TASK TO CARRY OUT:
The lines you return should be those containing the string "invoice", taken from the data below.

============

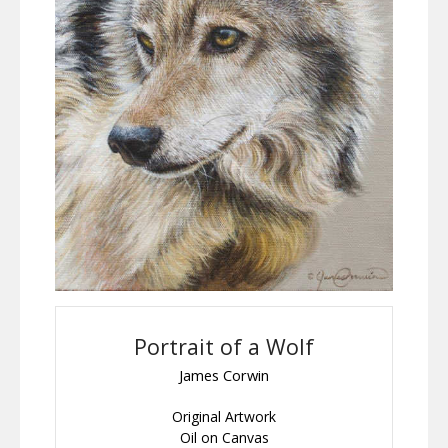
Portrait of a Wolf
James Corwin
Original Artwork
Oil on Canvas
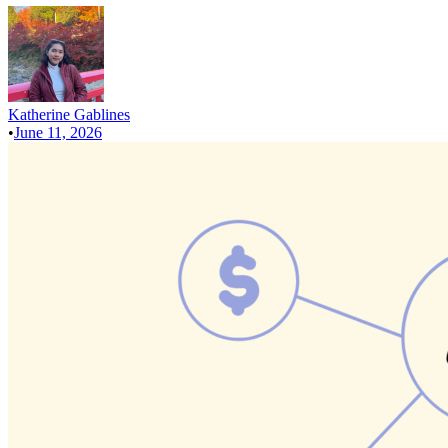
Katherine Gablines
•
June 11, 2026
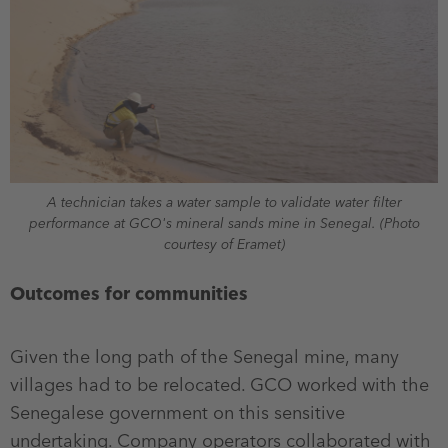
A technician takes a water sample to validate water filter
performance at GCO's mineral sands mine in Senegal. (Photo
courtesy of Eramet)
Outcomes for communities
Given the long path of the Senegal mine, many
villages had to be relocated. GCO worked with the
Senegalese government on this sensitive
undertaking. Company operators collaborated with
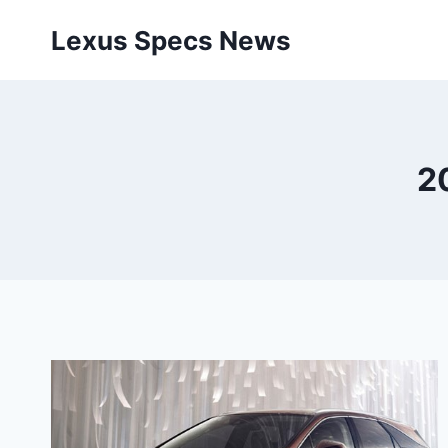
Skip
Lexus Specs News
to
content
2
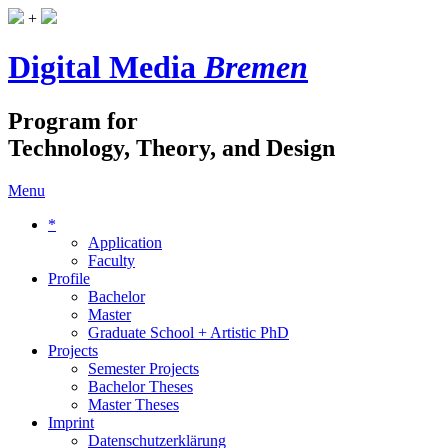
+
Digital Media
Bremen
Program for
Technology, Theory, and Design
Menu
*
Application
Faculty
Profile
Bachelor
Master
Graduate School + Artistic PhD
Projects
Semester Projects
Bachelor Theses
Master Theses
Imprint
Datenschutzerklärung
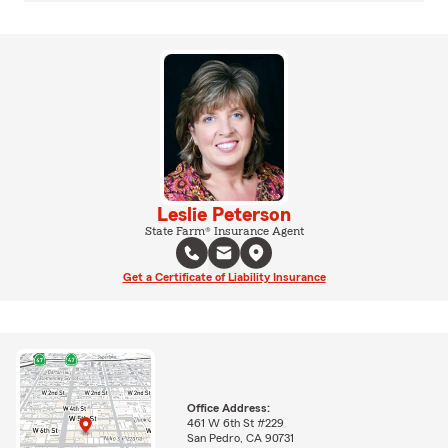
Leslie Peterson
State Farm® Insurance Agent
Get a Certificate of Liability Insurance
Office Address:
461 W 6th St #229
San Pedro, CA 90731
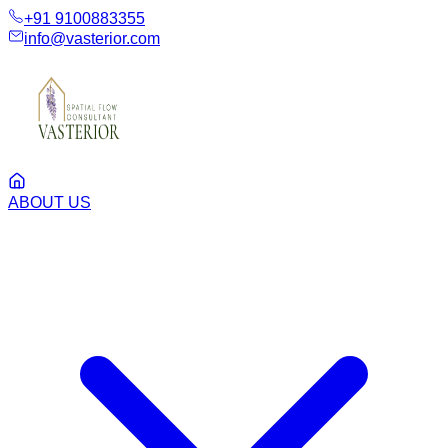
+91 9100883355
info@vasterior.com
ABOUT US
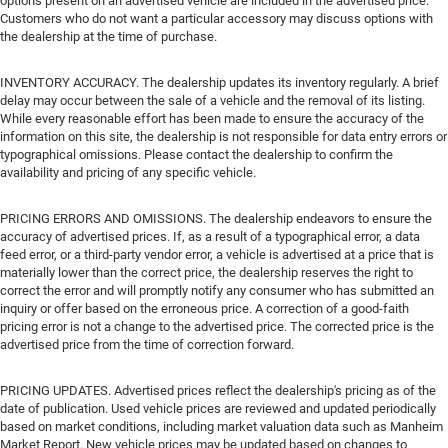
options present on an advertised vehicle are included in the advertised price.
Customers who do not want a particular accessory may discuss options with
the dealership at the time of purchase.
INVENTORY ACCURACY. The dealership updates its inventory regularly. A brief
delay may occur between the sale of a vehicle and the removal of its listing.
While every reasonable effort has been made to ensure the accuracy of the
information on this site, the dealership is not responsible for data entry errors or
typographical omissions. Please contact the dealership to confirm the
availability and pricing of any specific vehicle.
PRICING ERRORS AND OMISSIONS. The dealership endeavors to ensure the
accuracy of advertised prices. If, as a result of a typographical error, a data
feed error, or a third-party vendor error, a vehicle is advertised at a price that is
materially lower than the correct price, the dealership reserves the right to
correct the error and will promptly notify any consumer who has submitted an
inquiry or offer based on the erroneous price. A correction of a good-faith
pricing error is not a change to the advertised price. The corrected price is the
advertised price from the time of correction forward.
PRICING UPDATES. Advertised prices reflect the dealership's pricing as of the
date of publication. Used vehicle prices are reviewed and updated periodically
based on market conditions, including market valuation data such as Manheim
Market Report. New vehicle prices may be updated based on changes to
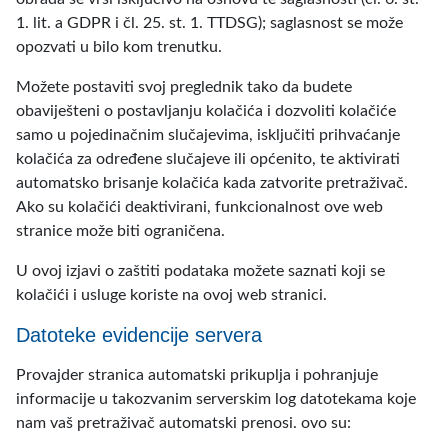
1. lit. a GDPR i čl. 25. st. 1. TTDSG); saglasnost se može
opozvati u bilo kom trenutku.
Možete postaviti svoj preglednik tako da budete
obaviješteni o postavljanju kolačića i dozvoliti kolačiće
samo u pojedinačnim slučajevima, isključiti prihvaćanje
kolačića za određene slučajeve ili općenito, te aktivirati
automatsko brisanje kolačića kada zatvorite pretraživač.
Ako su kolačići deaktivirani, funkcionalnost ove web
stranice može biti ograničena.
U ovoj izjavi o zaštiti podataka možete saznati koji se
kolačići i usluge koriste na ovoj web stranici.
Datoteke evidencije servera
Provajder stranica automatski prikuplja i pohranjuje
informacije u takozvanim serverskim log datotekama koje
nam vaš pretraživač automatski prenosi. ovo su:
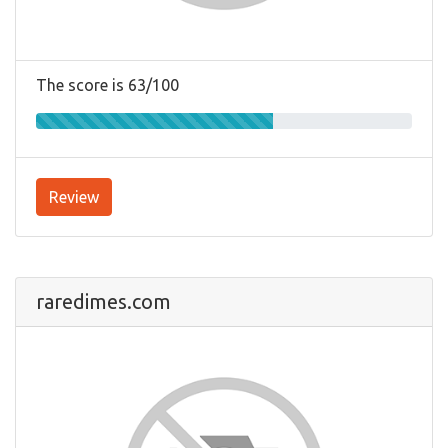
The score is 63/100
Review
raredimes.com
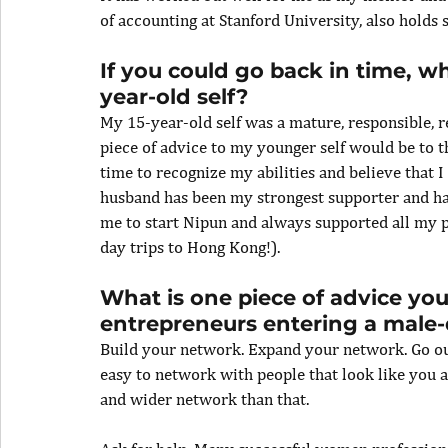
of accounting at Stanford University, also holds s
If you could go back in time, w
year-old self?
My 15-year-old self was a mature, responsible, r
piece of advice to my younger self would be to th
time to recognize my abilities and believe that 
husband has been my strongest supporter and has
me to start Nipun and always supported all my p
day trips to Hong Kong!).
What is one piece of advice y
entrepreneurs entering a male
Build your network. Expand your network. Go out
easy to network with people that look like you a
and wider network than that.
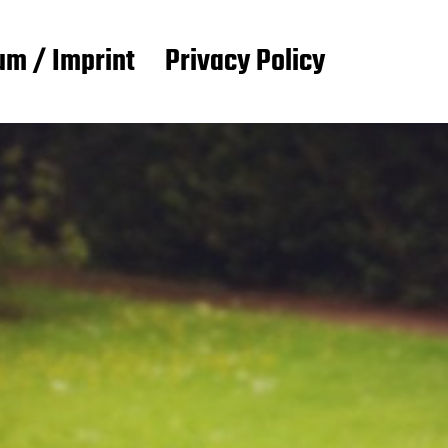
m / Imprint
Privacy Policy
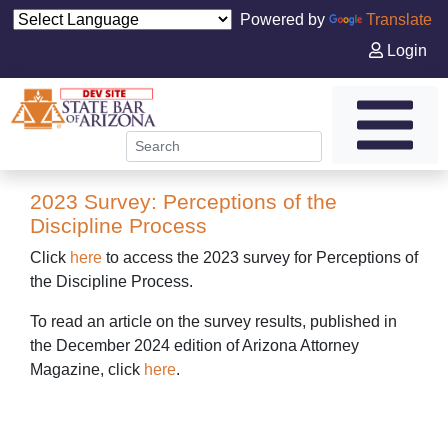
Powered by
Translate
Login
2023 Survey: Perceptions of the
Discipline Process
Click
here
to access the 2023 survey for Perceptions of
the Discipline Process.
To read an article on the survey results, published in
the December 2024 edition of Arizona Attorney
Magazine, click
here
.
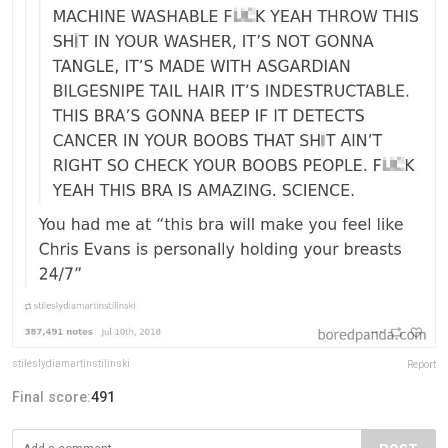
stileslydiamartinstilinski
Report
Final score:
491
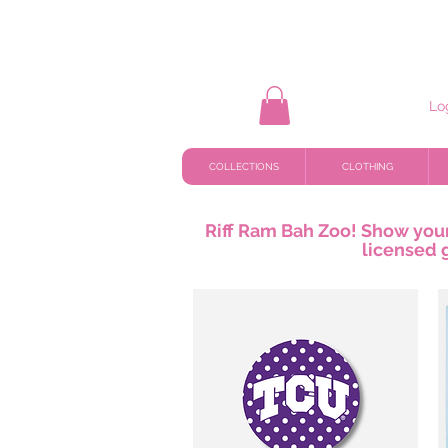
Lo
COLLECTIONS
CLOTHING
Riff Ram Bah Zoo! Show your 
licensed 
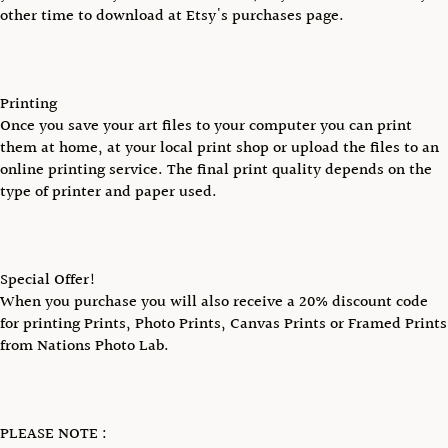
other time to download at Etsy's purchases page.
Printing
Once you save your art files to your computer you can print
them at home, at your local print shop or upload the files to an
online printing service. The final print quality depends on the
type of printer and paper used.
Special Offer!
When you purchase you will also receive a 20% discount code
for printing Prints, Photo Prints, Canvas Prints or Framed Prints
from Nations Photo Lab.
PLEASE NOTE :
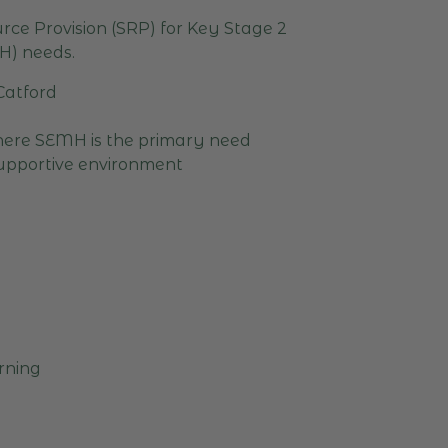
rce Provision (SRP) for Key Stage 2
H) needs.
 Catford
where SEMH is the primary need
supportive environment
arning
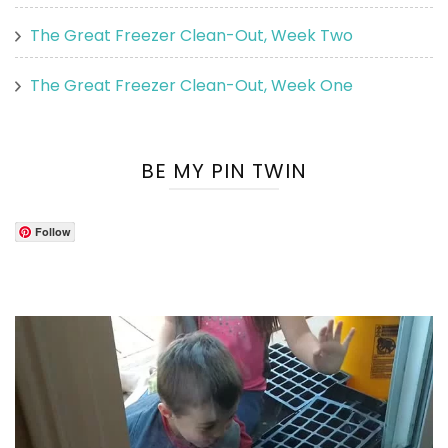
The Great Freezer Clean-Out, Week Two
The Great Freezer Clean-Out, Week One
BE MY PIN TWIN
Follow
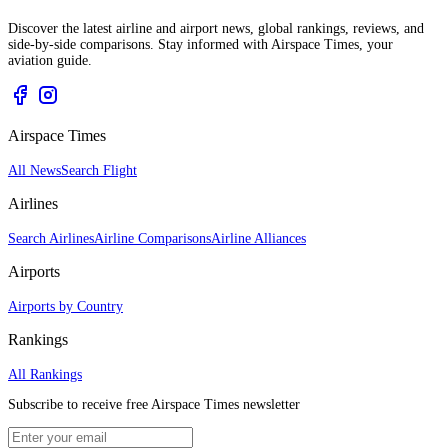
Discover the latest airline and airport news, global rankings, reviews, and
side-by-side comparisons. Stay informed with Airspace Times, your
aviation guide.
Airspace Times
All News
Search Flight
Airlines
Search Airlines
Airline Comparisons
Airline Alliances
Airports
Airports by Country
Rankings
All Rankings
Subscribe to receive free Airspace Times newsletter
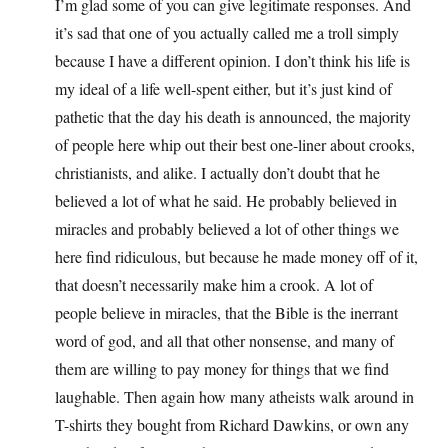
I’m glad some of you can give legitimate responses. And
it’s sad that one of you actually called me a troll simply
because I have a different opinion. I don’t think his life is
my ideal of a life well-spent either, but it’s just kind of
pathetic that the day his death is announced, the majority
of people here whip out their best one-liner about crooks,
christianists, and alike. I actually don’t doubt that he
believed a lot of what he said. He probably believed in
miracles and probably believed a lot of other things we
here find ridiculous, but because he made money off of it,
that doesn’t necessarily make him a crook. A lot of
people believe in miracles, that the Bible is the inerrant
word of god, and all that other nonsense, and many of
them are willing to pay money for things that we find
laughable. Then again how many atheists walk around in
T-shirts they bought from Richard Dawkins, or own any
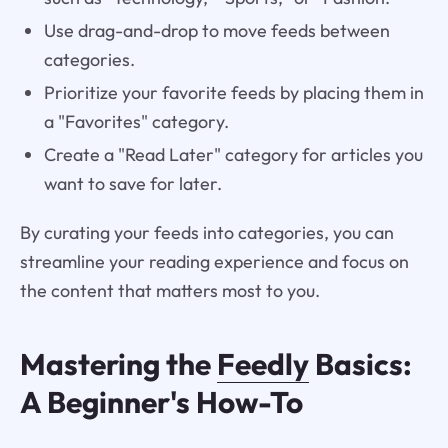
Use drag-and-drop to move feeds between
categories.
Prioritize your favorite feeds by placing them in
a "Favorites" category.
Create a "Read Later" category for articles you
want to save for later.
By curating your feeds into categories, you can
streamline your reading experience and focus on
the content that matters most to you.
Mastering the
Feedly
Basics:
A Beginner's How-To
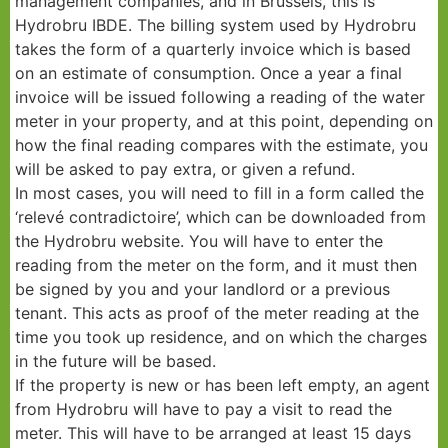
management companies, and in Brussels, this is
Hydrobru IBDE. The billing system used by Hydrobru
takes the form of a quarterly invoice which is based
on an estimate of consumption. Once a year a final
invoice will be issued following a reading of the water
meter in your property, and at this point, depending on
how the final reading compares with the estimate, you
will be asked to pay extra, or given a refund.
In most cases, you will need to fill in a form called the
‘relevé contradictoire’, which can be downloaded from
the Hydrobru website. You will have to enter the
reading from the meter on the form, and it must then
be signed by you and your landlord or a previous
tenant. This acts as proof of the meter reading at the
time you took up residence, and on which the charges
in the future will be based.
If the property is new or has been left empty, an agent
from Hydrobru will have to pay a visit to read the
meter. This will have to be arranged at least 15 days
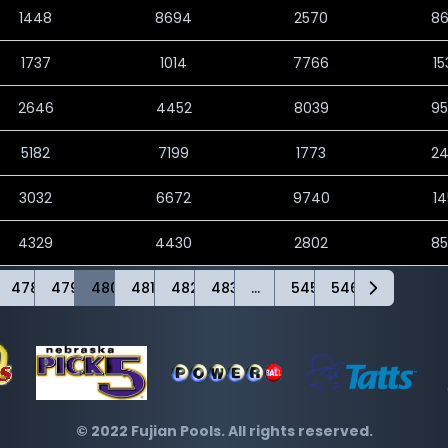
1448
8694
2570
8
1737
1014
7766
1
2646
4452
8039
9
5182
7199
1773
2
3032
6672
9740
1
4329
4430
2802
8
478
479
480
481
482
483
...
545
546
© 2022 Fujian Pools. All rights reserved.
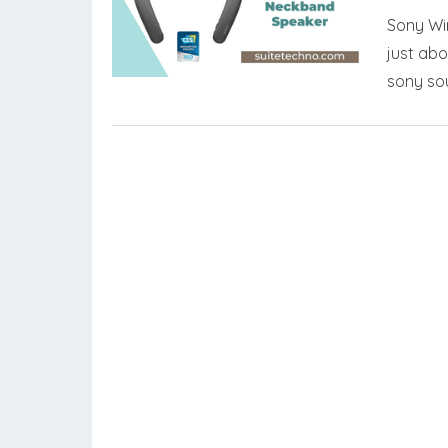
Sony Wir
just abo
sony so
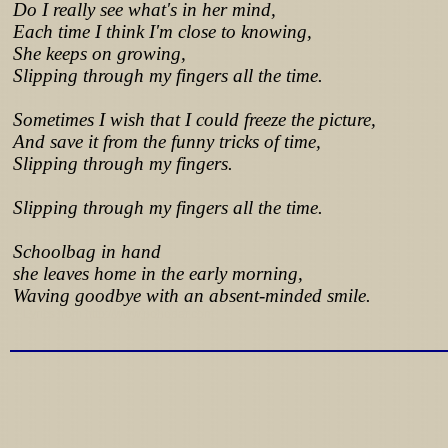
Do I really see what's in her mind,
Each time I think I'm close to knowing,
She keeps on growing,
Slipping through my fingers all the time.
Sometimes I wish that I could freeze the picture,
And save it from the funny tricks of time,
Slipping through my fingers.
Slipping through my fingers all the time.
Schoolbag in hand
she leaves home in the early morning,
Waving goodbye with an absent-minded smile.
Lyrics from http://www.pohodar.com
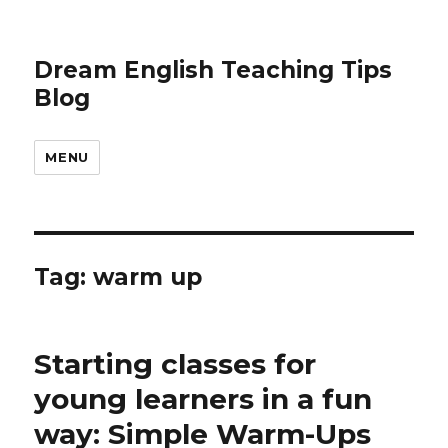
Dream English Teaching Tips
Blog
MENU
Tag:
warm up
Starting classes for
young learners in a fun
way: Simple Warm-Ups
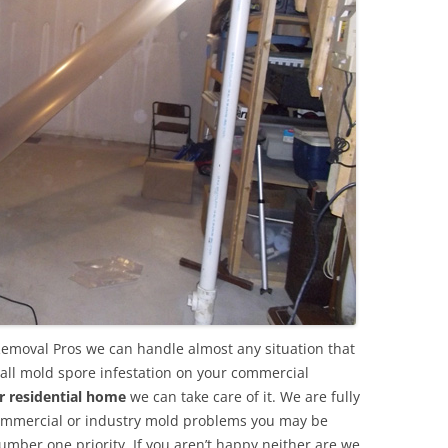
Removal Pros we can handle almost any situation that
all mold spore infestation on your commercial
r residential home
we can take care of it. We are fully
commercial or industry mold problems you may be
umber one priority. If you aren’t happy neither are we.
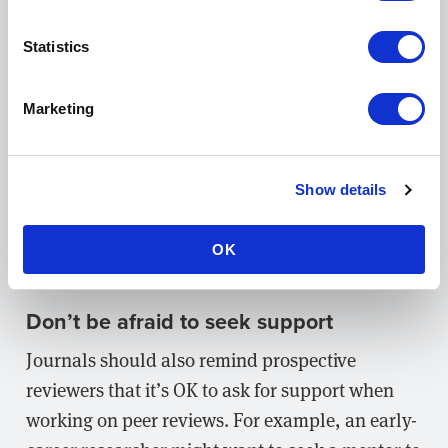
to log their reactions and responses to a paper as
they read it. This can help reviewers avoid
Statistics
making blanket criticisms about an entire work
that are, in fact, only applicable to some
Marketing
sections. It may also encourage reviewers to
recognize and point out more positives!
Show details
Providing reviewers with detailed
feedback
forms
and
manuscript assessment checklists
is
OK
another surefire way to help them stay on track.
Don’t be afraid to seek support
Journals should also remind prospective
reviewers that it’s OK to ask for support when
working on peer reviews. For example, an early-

============

RESPONSE TO THE TASK:
takes the form of a quarterly invoice which is based
invoice will be issued following a reading of the water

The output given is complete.